(Before-and-after page screenshots)

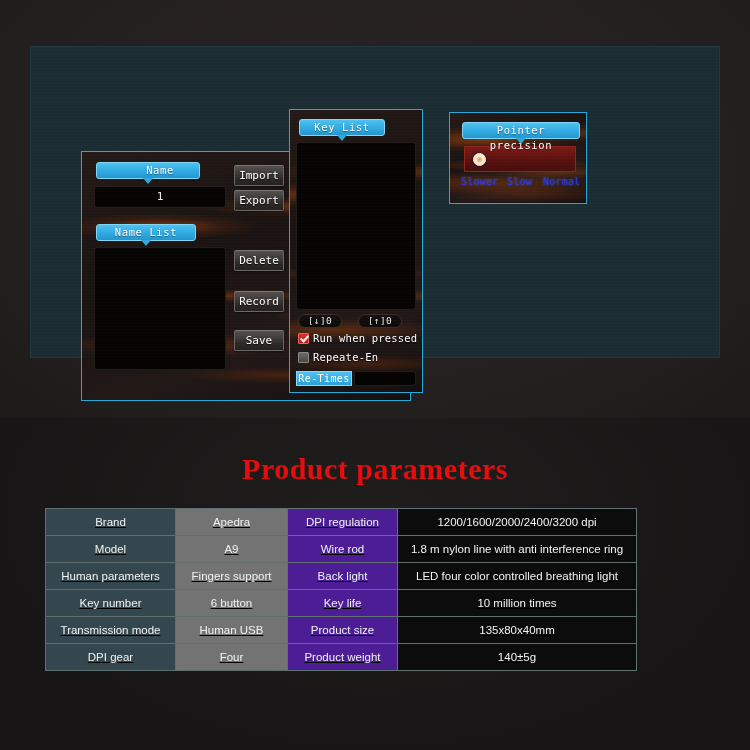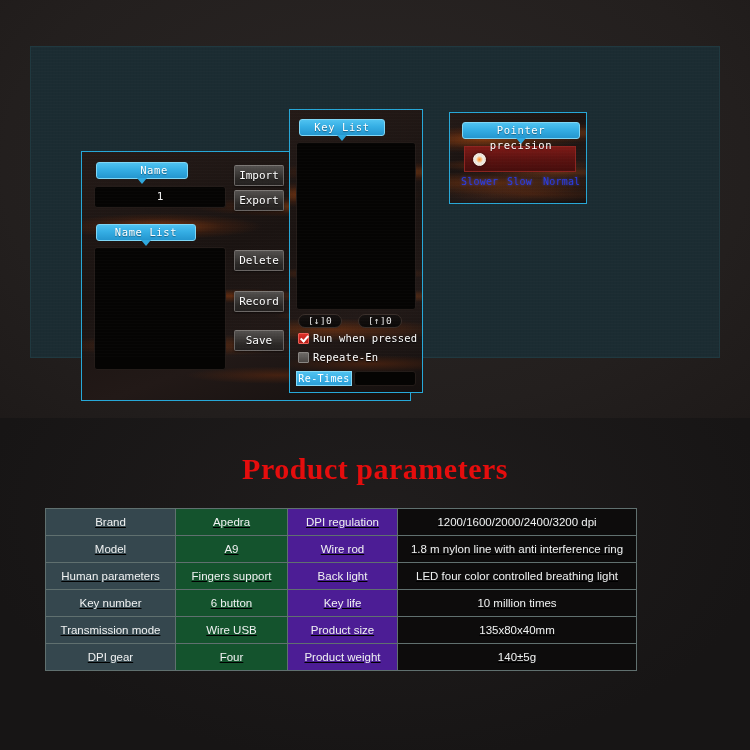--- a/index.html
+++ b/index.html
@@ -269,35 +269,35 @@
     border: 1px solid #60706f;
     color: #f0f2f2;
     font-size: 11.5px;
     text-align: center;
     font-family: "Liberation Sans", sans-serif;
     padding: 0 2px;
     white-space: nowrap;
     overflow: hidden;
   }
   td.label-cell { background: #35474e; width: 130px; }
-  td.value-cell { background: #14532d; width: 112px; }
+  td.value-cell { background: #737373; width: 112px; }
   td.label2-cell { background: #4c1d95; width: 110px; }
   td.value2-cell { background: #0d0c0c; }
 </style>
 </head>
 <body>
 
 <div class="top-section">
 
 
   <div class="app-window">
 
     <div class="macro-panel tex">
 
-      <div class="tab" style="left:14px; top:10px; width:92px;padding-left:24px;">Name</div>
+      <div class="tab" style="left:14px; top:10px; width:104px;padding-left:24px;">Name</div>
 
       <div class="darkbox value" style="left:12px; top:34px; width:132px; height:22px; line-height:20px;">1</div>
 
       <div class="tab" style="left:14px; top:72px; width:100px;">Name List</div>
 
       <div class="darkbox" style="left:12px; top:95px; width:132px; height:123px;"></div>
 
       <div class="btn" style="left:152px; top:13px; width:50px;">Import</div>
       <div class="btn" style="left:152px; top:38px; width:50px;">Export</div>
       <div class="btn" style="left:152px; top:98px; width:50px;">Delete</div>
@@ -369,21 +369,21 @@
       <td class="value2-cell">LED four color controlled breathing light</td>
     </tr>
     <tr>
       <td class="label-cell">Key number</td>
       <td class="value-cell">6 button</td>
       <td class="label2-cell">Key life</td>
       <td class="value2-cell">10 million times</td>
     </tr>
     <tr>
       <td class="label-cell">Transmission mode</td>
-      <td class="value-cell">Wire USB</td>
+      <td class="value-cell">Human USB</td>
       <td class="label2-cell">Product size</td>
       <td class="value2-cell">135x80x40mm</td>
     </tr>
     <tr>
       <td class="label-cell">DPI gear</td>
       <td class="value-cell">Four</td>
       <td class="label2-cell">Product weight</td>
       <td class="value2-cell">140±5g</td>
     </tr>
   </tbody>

• **What is required**
In your copy, include no pictures; print every line above exactly.

• **Exercise result**
--- a/index.html
+++ b/index.html
@@ -269,35 +269,35 @@
     border: 1px solid #60706f;
     color: #f0f2f2;
     font-size: 11.5px;
     text-align: center;
     font-family: "Liberation Sans", sans-serif;
     padding: 0 2px;
     white-space: nowrap;
     overflow: hidden;
   }
   td.label-cell { background: #35474e; width: 130px; }
-  td.value-cell { background: #14532d; width: 112px; }
+  td.value-cell { background: #737373; width: 112px; }
   td.label2-cell { background: #4c1d95; width: 110px; }
   td.value2-cell { background: #0d0c0c; }
 </style>
 </head>
 <body>
 
 <div class="top-section">
 
 
   <div class="app-window">
 
     <div class="macro-panel tex">
 
-      <div class="tab" style="left:14px; top:10px; width:92px;padding-left:24px;">Name</div>
+      <div class="tab" style="left:14px; top:10px; width:104px;padding-left:24px;">Name</div>
 
       <div class="darkbox value" style="left:12px; top:34px; width:132px; height:22px; line-height:20px;">1</div>
 
       <div class="tab" style="left:14px; top:72px; width:100px;">Name List</div>
 
       <div class="darkbox" style="left:12px; top:95px; width:132px; height:123px;"></div>
 
       <div class="btn" style="left:152px; top:13px; width:50px;">Import</div>
       <div class="btn" style="left:152px; top:38px; width:50px;">Export</div>
       <div class="btn" style="left:152px; top:98px; width:50px;">Delete</div>
@@ -369,21 +369,21 @@
       <td class="value2-cell">LED four color controlled breathing light</td>
     </tr>
     <tr>
       <td class="label-cell">Key number</td>
       <td class="value-cell">6 button</td>
       <td class="label2-cell">Key life</td>
       <td class="value2-cell">10 million times</td>
     </tr>
     <tr>
       <td class="label-cell">Transmission mode</td>
-      <td class="value-cell">Wire USB</td>
+      <td class="value-cell">Human USB</td>
       <td class="label2-cell">Product size</td>
       <td class="value2-cell">135x80x40mm</td>
     </tr>
     <tr>
       <td class="label-cell">DPI gear</td>
       <td class="value-cell">Four</td>
       <td class="label2-cell">Product weight</td>
       <td class="value2-cell">140±5g</td>
     </tr>
   </tbody>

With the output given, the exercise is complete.